Human Reflection

Summary: The agent collects feedback from humans to refine the plan, to effectively align with the human preference.

Context: Agents create plans and strategies that decompose users’ goals and requirements into a pool of tasks. The tasks will be completed by other tools and agents.

Problem: How to ensure human preference is fully and correctly captured and integrated into the reasoning process and generated plans?

Forces:

  • Alignment to human preference. Agents are expected to achieve users’ goals ultimately, consequently, it is critical for agents to comprehend users’ preferences.
  • Contestability. If the agent’s outputs do not satisfy users’ requirements and will cause negative impacts, there should be a timely process for users to contest the responses of agent.

Solution: Fig. 1 presents a high-level graphical representation of human-reflection. When a user prompts his/her goals and specified constraints, the agent first creates a plan consisting of a series of intermediate steps. The constructed plan and its reasoning process can be presented to the user for review, or sent to other human experts to validate the feasibility and usefulness. The user or expert can provide comments or suggestions to indicate which steps can be updated or replaced. The plan will be iteratively assessed and improved until it is approved by the user/expert.

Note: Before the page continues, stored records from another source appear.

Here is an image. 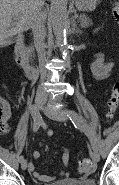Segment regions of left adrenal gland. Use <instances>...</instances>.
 <instances>
[{"mask_svg": "<svg viewBox=\"0 0 119 185\" xmlns=\"http://www.w3.org/2000/svg\"><path fill=\"white\" fill-rule=\"evenodd\" d=\"M73 31H75L77 34H81V32L78 29L76 30V23L74 20H73Z\"/></svg>", "mask_w": 119, "mask_h": 185, "instance_id": "left-adrenal-gland-1", "label": "left adrenal gland"}]
</instances>
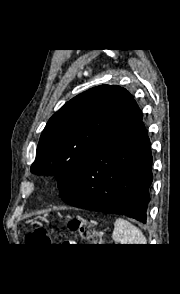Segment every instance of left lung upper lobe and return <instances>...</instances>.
Wrapping results in <instances>:
<instances>
[{"mask_svg": "<svg viewBox=\"0 0 180 294\" xmlns=\"http://www.w3.org/2000/svg\"><path fill=\"white\" fill-rule=\"evenodd\" d=\"M134 101L116 85L97 86L68 101L46 124L31 172L54 175L60 197L70 195L96 150Z\"/></svg>", "mask_w": 180, "mask_h": 294, "instance_id": "obj_1", "label": "left lung upper lobe"}]
</instances>
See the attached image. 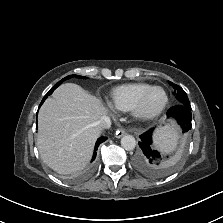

Figure 1. Plan reflection pattern.

Benefits:

  • Alignment to human preference. The agent can directly receive feedback from users or additional human experts to understand human preferences, and improve the outcomes or procedural fairness, diversity in the results, etc.
  • Contestability. Users or human experts can challenge the agent’s outcomes immediately if abnormal behaviours or responses are found.
  • Effectiveness. Human-reflection allows agents to include users’ perspectives for plan refinement, which can help formalise responses tailored to users’ specific needs and level of understanding. This can ensure the usability of strategies, and improve the effectiveness for achieving users’ goals.

Drawbacks:

  • Fairness preservation. The agent may be affected by users who provide skewed information about the real world.
  • Limited capability. Agents may still have limited capability to understand human emotions and experiences.
  • Underspecification. Users may provide limited or ambiguous reflective feedback to agents.
  • Overhead. Users may need to pay for the multiple rounds of communication with the agent.

Known uses:

  • Inner Monologue [1]. Inner Monologue is implemented in a robotic system, which can decompose users’ instructions into actionable steps, and leverage human feedback for object recognition.
  • Ma et al. [2] explore the deliberation between users and agents for decision-making. Users and agents both need to provide related evidence and arguments for their conflicting opinions.
  • Wang et al. [3] incorporate human feedback for agents to capture the dynamic evolution of user interests and consequently provide more accurate recommendations.

Related patterns:

  • Prompt/response optimiser. Human-reflection can provide human preference and suggestions to improve the generated prompts and responses.
  • Multi-path plan generator. Multi-plan generator creates plans with various directions, and human-reflection can help finalise the plan with user feedback to determine the choice of each intermediate step.
  • Incremental model querying. Human-reflection is enabled by incremental model querying for iterative communication between users/experts and the agent.

References:

[1] W. Huang, F. Xia, T. Xiao, H. Chan, J. Liang, P. Florence, A. Zeng, J. Tompson, I. Mordatch, Y. Chebotar et al., “Inner monologue: Embodied reasoning through planning with language models,” arXiv preprint arXiv:2207.05608, 2022.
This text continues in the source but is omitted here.